水川さんは「正直、20代は忙しくて、目の前にあるものを演じることが精いっぱいだった。30歳になって、環境が変わって大変な部分がありました。今は、すべてが自分の責任なので、明確になって、すごく楽しいんです。30歳が成人式だったのかなと思います」と振り返る。
ドラマは、“女性の性欲”をテーマに描いているが、水川さんは「社会的な秩序を論破したような作品なので、人によっていろいろなとらえ方があると思う。私が演じた奈津は、性の自由を求めて生きていますが、人それぞれ。女性の背中を押す作品になればと思います。今の時代は、表現できないことが増えている。この作品がドラマとしてできたことは大きいと思っています」と前向きに語る。
2018年に役と同じ35歳になる水川さん。美しさを保つ秘訣(ひけつ)は「週1回にトレーニングをしています。食べ物は我慢しません。トレーニングをして、体形や体重のベストが分かっていれば、太っても痩せても戻れますから。後はタンパク質をとること。野菜だけだと(肌が)カサカサになります」と明かした。

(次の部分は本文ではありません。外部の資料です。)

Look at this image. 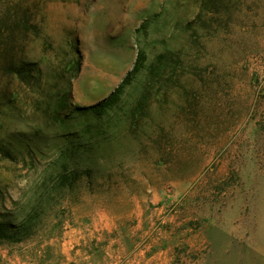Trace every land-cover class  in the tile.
<instances>
[{"label": "rangeland", "instance_id": "rangeland-1", "mask_svg": "<svg viewBox=\"0 0 264 264\" xmlns=\"http://www.w3.org/2000/svg\"><path fill=\"white\" fill-rule=\"evenodd\" d=\"M215 1L27 0L0 264H264V0ZM139 50L173 55L123 80Z\"/></svg>", "mask_w": 264, "mask_h": 264}, {"label": "trees", "instance_id": "trees-1", "mask_svg": "<svg viewBox=\"0 0 264 264\" xmlns=\"http://www.w3.org/2000/svg\"><path fill=\"white\" fill-rule=\"evenodd\" d=\"M206 1L209 6H216L215 0H205V2ZM6 11L5 13L0 14V47L4 50H8V48L13 50L14 48L21 45L20 43L23 38H26L31 31L36 29V25L33 23V14L31 12V7L27 4V0H16L12 2V12L6 14ZM171 55H173L171 51L161 52L155 56L154 60L149 63L148 66H146L147 56L145 51L139 50L133 64V69L123 78V80L130 79L131 76L136 75L137 73H140L144 70H149L151 72V77L159 75L160 71L164 69V67L162 68L160 64L164 60H168ZM170 60L171 59H169V61ZM0 69L7 74L10 72L23 73L25 71L21 66L16 67L12 58L6 57H4L2 64H0ZM120 87L121 84H119L116 87V90H114L102 102L79 109L87 111H95L100 108L105 109L108 102H110L112 98L116 96ZM145 88L147 89L146 86L141 88V91L144 92Z\"/></svg>", "mask_w": 264, "mask_h": 264}]
</instances>
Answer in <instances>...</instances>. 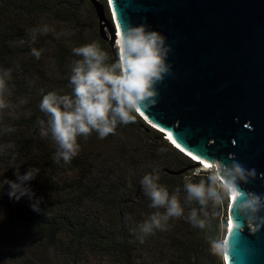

「連続ドラマW ダブル・ファンタジー」は6月16日スタート。毎週土曜午後10時にWOWOWプライムで放送。全5話で、第1話は無料放送される。
<プロフィル>
みずかわ・あさみ 1983年7月24日生まれ、大阪府出身。1997年に女優デビューを果たす。映画「渋谷怪談」(2004年)や、ドラマ「夢をかなえるゾウ」(08年)など多くの作品に出演している。最近は映画「後妻業の女」(16年)や連続ドラマ「僕たちがやりました」(17年)に出演。トヨタ自動車のCMで、30歳になった「ドラえもん」のヒロイン・源静香(しずかちゃん)を演じて話題になった。